[Extracted text data from pages]
________

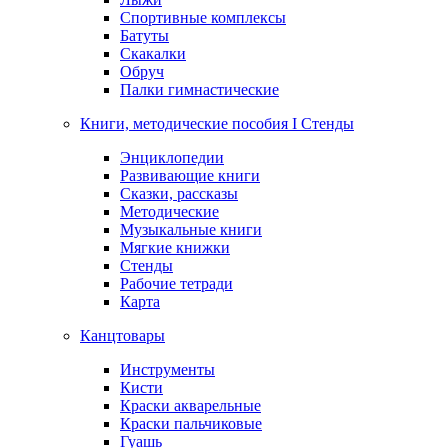
Спортивные комплексы
Батуты
Скакалки
Обруч
Палки гимнастические
Книги, методические пособия I Стенды
Энциклопедии
Развивающие книги
Сказки, рассказы
Методические
Музыкальные книги
Мягкие книжки
Стенды
Рабочие тетради
Карта
Канцтовары
Инструменты
Кисти
Краски акварельные
Краски пальчиковые
Гуашь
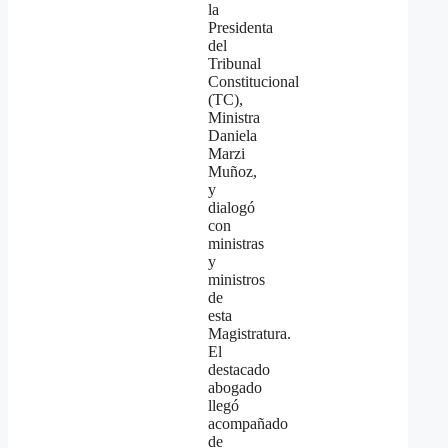
la
Presidenta
del
Tribunal
Constitucional
(TC),
Ministra
Daniela
Marzi
Muñoz,
y
dialogó
con
ministras
y
ministros
de
esta
Magistratura.
El
destacado
abogado
llegó
acompañado
de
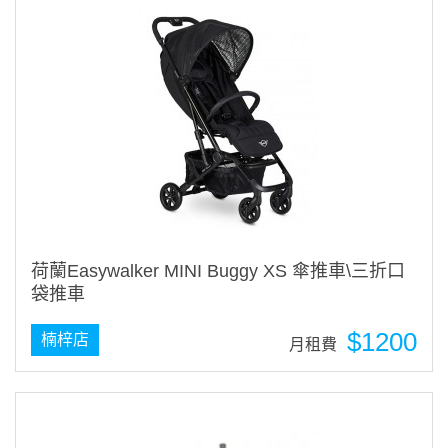
荷蘭Easywalker MINI Buggy XS 傘推車\三折口
袋推車
$1200
楠梓店
月租費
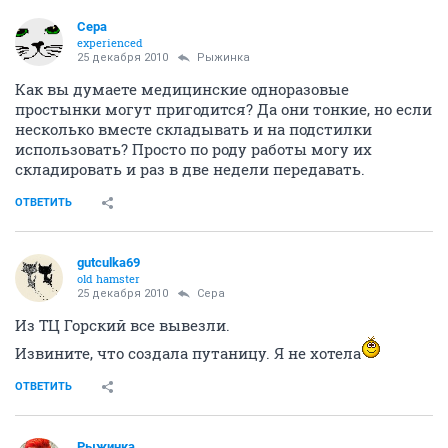
Сера
experienced
25 декабря 2010
Рыжинка
Как вы думаете медицинские одноразовые
простынки могут пригодится? Да они тонкие, но если
несколько вместе складывать и на подстилки
использовать? Просто по роду работы могу их
складировать и раз в две недели передавать.
ОТВЕТИТЬ
gutculka69
old hamster
25 декабря 2010
Сера
Из ТЦ Горский все вывезли.
Извините, что создала путаницу. Я не хотела
ОТВЕТИТЬ
Рыжинка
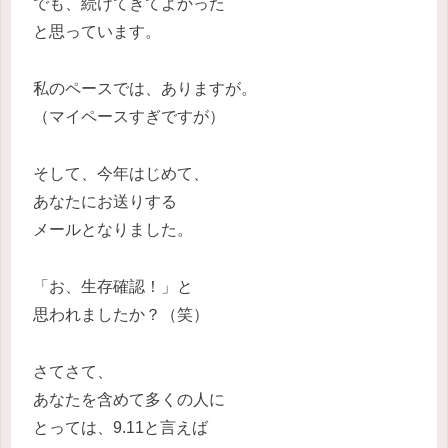
でも、続けてきてよかった
と思っています。
私のペースでは、ありますが。
（マイペースすぎですが）
そして、今年はじめて、
あなたにお送りする
メールとなりました。
「お、生存確認！」と
思われましたか？（笑）
さてさて、
あなたを含めて多くの人に
とっては、9.11と言えば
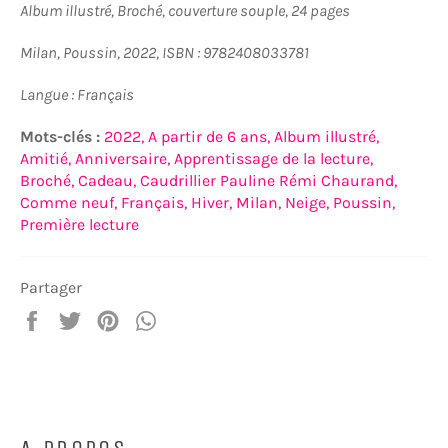
Album illustré, Broché, couverture souple, 24 pages
Milan, Poussin, 2022, ISBN : 9782408033781
Langue : Français
Mots-clés :
2022,
A partir de 6 ans,
Album illustré,
Amitié,
Anniversaire,
Apprentissage de la lecture,
Broché,
Cadeau,
Caudrillier Pauline Rémi Chaurand,
Comme neuf,
Français,
Hiver,
Milan,
Neige,
Poussin,
Première lecture
Partager
Partager
Tweeter
Épingler
Partager
sur
sur
sur
sur
Facebook
Twitter
Pinterest
WhatsApp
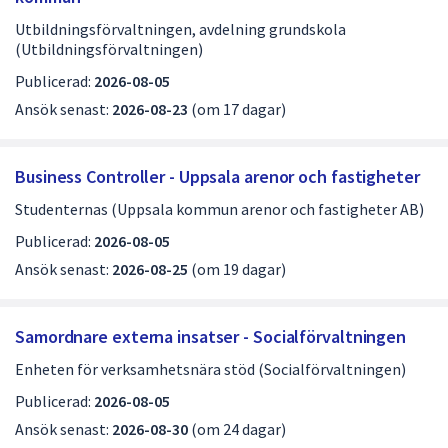
Utbildningsförvaltningen, avdelning grundskola
(Utbildningsförvaltningen)
Publicerad:
2026-08-05
Ansök senast:
2026-08-23
(om 17 dagar)
Business Controller - Uppsala arenor och fastigheter
Studenternas (Uppsala kommun arenor och fastigheter AB)
Publicerad:
2026-08-05
Ansök senast:
2026-08-25
(om 19 dagar)
Samordnare externa insatser - Socialförvaltningen
Enheten för verksamhetsnära stöd (Socialförvaltningen)
Publicerad:
2026-08-05
Ansök senast:
2026-08-30
(om 24 dagar)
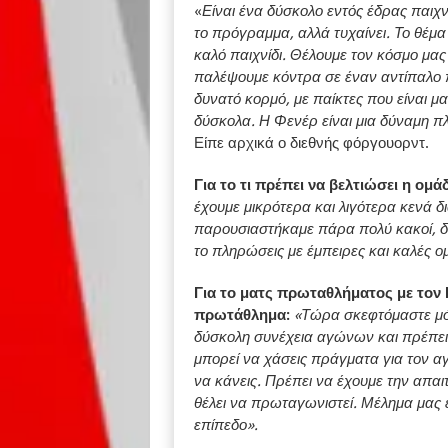
«
Είναι ένα δύσκολο εντός έδρας παιχν
το πρόγραμμα, αλλά τυχαίνει. Το θέμα
καλό παιχνίδι. Θέλουμε τον κόσμο μας 
παλέψουμε κόντρα σε έναν αντίπαλο π
δυνατό κορμό, με παίκτες που είναι μαζ
δύσκολα. Η Φενέρ είναι μια δύναμη π
Είπε αρχικά ο διεθνής φόργουορντ.
Για το τι πρέπει να βελτιώσει η ομά
έχουμε μικρότερα και λιγότερα κενά δ
παρουσιαστήκαμε πάρα πολύ κακοί, δε
το πληρώσεις με έμπειρες και καλές ο
Για το ματς πρωταθλήματος με τον 
πρωτάθλημα:
«Τώρα σκεφτόμαστε μόν
δύσκολη συνέχεια αγώνων και πρέπει 
μπορεί να χάσεις πράγματα για τον αγ
να κάνεις. Πρέπει να έχουμε την απαι
θέλει να πρωταγωνιστεί. Μέλημα μας ε
επίπεδο».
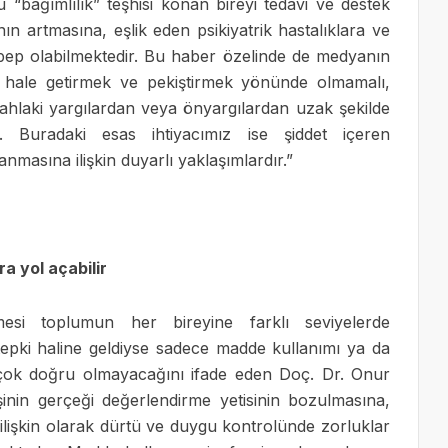
“bağımlılık” teşhisi konan bireyi tedavi ve destek
n artmasına, eşlik eden psikiyatrik hastalıklara ve
ep olabilmektedir.
Bu haber özelinde de medyanın
z hale getirmek ve pekiştirmek yönünde olmamalı,
n ahlaki yargılardan veya önyargılardan uzak şekilde
. Buradaki esas ihtiyacımız ise şiddet içeren
anmasına ilişkin duyarlı yaklaşımlardır.”
a yol açabilir
mesi toplumun her bireyine farklı seviyelerde
 tepki haline geldiyse sadece madde kullanımı ya da
in çok doğru olmayacağını ifade eden Doç. Dr. Onur
şinin gerçeği değerlendirme yetisinin bozulmasına,
 ilişkin olarak dürtü ve duygu kontrolünde zorluklar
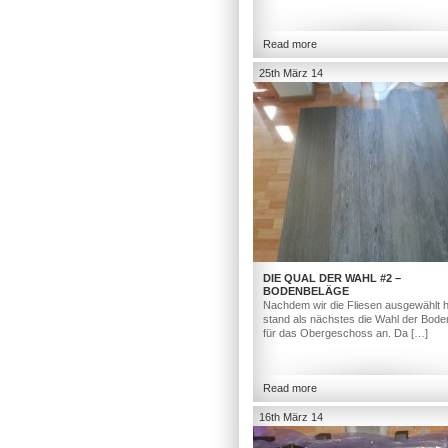
Read more
25th März 14
DIE QUAL DER WAHL #2 –
BODENBELÄGE
Nachdem wir die Fliesen ausgewählt h
stand als nächstes die Wahl der Bod
für das Obergeschoss an. Da […]
Read more
16th März 14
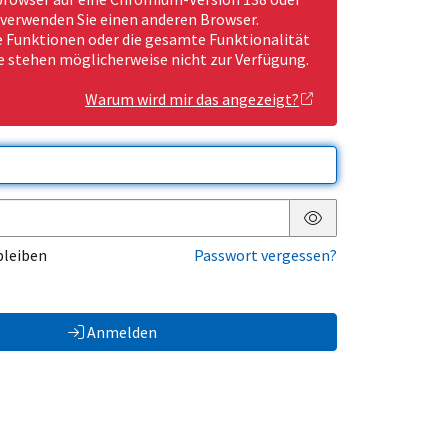
 verwenden Sie einen anderen Browser.
Funktionen oder die gesamte Funktionalität
e stehen möglicherweise nicht zur Verfügung.
Warum wird mir das angezeigt?
Passwort anzeigen
bleiben
Passwort vergessen?
Anmelden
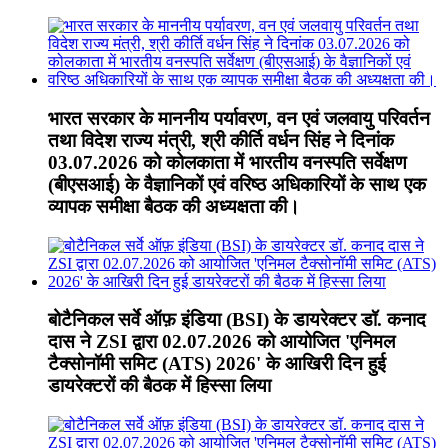
भारत सरकार के माननीय पर्यावरण, वन एवं जलवायु परिवर्तन
तथा विदेश राज्य मंत्री, श्री कीर्ति वर्धन सिंह ने दिनांक
03.07.2026 को कोलकाता में भारतीय वनस्पति सर्वेक्षण
(बीएसआई) के वैज्ञानिकों एवं वरिष्ठ अधिकारियों के साथ एक
व्यापक समीक्षा बैठक की अध्यक्षता की।
बोटैनिकल सर्वे ऑफ़ इंडिया (BSI) के डायरेक्टर डॉ. कनाद
दास ने ZSI द्वारा 02.07.2026 को आयोजित 'एनिमल
टैक्सोनॉमी समिट (ATS) 2026' के आखिरी दिन हुई
डायरेक्टरों की बैठक में हिस्सा लिया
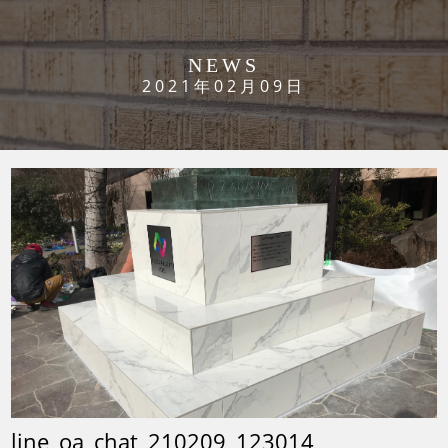
NEWS
2021年02月09日
line_oa_chat_210209_123014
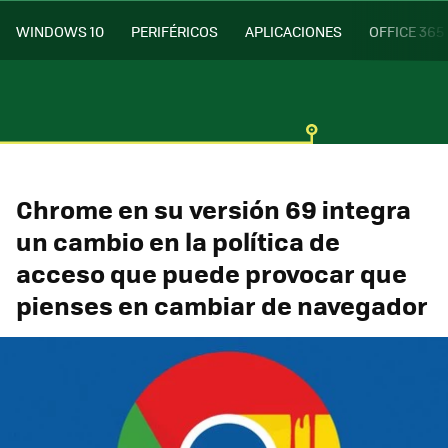
WINDOWS 10
PERIFÉRICOS
APLICACIONES
OFFICE 365
Chrome en su versión 69 integra
un cambio en la política de
acceso que puede provocar que
pienses en cambiar de navegador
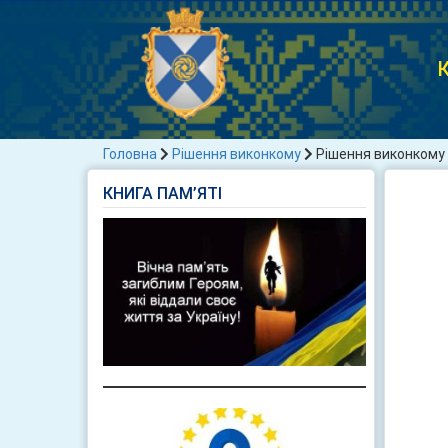
К
Головна
Рішення виконкому
Рішення виконкому 
КНИГА ПАМ’ЯТІ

________

Task to carry out -> Reproduce the text of every entry above line for line, without altering a character, and leave out the pictures.

Written solution ->
Спортивные комплексы
Батуты
Скакалки
Обруч
Палки гимнастические
Книги, методические пособия I Стенды
Энциклопедии
Развивающие книги
Сказки, рассказы
Методические
Музыкальные книги
Мягкие книжки
Стенды
Рабочие тетради
Карта
Канцтовары
Инструменты
Кисти
Краски акварельные
Краски пальчиковые
Гуашь
la
Presidenta
del
Tribunal
Constitucional
(TC),
Ministra
Daniela
Marzi
Muñoz,
y
dialogó
con
ministras
y
ministros
de
esta
Magistratura.
El
destacado
abogado
llegó
acompañado
de
荷蘭Easywalker MINI Buggy XS 傘推車\三折口
袋推車
$1200
楠梓店
月租費
Сера
experienced
25 декабря 2010
Рыжинка
Как вы думаете медицинские одноразовые
простынки могут пригодится? Да они тонкие, но если
несколько вместе складывать и на подстилки
использовать? Просто по роду работы могу их
складировать и раз в две недели передавать.
ОТВЕТИТЬ
gutculka69
old hamster
25 декабря 2010
Сера
Из ТЦ Горский все вывезли.
Извините, что создала путаницу. Я не хотела
ОТВЕТИТЬ
Рыжинка
でも、続けてきてよかった
と思っています。
私のペースでは、ありますが。
（マイペースすぎですが）
そして、今年はじめて、
あなたにお送りする
メールとなりました。
「お、生存確認！」と
思われましたか？（笑）
さてさて、
あなたを含めて多くの人に
とっては、9.11と言えば
Album illustré, Broché, couverture souple, 24 pages
Milan, Poussin, 2022, ISBN : 9782408033781
Langue : Français
Mots-clés :
2022,
A partir de 6 ans,
Album illustré,
Amitié,
Anniversaire,
Apprentissage de la lecture,
Broché,
Cadeau,
Caudrillier Pauline Rémi Chaurand,
Comme neuf,
Français,
Hiver,
Milan,
Neige,
Poussin,
Première lecture
Partager
Partager
Tweeter
Épingler
Partager
sur
sur
sur
sur
Facebook
Twitter
Pinterest
WhatsApp
Utbildningsförvaltningen, avdelning grundskola
(Utbildningsförvaltningen)
Publicerad:
2026-08-05
Ansök senast:
2026-08-23
(om 17 dagar)
Business Controller - Uppsala arenor och fastigheter
Studenternas (Uppsala kommun arenor och fastigheter AB)
Publicerad:
2026-08-05
Ansök senast:
2026-08-25
(om 19 dagar)
Samordnare externa insatser - Socialförvaltningen
Enheten för verksamhetsnära stöd (Socialförvaltningen)
Publicerad:
2026-08-05
Ansök senast:
2026-08-30
(om 24 dagar)
«
Είναι ένα δύσκολο εντός έδρας παιχν
το πρόγραμμα, αλλά τυχαίνει. Το θέμα
καλό παιχνίδι. Θέλουμε τον κόσμο μας 
παλέψουμε κόντρα σε έναν αντίπαλο π
δυνατό κορμό, με παίκτες που είναι μαζ
δύσκολα. Η Φενέρ είναι μια δύναμη π
Είπε αρχικά ο διεθνής φόργουορντ.
Για το τι πρέπει να βελτιώσει η ομά
έχουμε μικρότερα και λιγότερα κενά δ
παρουσιαστήκαμε πάρα πολύ κακοί, δε
το πληρώσεις με έμπειρες και καλές ο
Για το ματς πρωταθλήματος με τον 
πρωτάθλημα:
«Τώρα σκεφτόμαστε μόν
δύσκολη συνέχεια αγώνων και πρέπει 
μπορεί να χάσεις πράγματα για τον αγ
να κάνεις. Πρέπει να έχουμε την απαι
θέλει να πρωταγωνιστεί. Μέλημα μας ε
επίπεδο».
“bağımlılık” teşhisi konan bireyi tedavi ve destek
n artmasına, eşlik eden psikiyatrik hastalıklara ve
ep olabilmektedir.
Bu haber özelinde de medyanın
z hale getirmek ve pekiştirmek yönünde olmamalı,
n ahlaki yargılardan veya önyargılardan uzak şekilde
. Buradaki esas ihtiyacımız ise şiddet içeren
anmasına ilişkin duyarlı yaklaşımlardır.”
a yol açabilir
mesi toplumun her bireyine farklı seviyelerde
 tepki haline geldiyse sadece madde kullanımı ya da
in çok doğru olmayacağını ifade eden Doç. Dr. Onur
şinin gerçeği değerlendirme yetisinin bozulmasına,
 ilişkin olarak dürtü ve duygu kontrolünde zorluklar
Read more
25th März 14
DIE QUAL DER WAHL #2 –
BODENBELÄGE
Nachdem wir die Fliesen ausgewählt h
stand als nächstes die Wahl der Bod
für das Obergeschoss an. Da […]
Read more
16th März 14
 verwenden Sie einen anderen Browser.
Funktionen oder die gesamte Funktionalität
e stehen möglicherweise nicht zur Verfügung.
Warum wird mir das angezeigt?
Passwort anzeigen
bleiben
Passwort vergessen?
Anmelden
भारत सरकार के माननीय पर्यावरण, वन एवं जलवायु परिवर्तन
तथा विदेश राज्य मंत्री, श्री कीर्ति वर्धन सिंह ने दिनांक
03.07.2026 को कोलकाता में भारतीय वनस्पति सर्वेक्षण
(बीएसआई) के वैज्ञानिकों एवं वरिष्ठ अधिकारियों के साथ एक
व्यापक समीक्षा बैठक की अध्यक्षता की।
बोटैनिकल सर्वे ऑफ़ इंडिया (BSI) के डायरेक्टर डॉ. कनाद
दास ने ZSI द्वारा 02.07.2026 को आयोजित 'एनिमल
टैक्सोनॉमी समिट (ATS) 2026' के आखिरी दिन हुई
डायरेक्टरों की बैठक में हिस्सा लिया
NEWS
2021年02月09日
line_oa_chat_210209_123014
WINDOWS 10
PERIFÉRICOS
APLICACIONES
OFFICE 365
Chrome en su versión 69 integra
un cambio en la política de
acceso que puede provocar que
pienses en cambiar de navegador
К
Головна
Рішення виконкому
Рішення виконкому 
КНИГА ПАМ’ЯТІ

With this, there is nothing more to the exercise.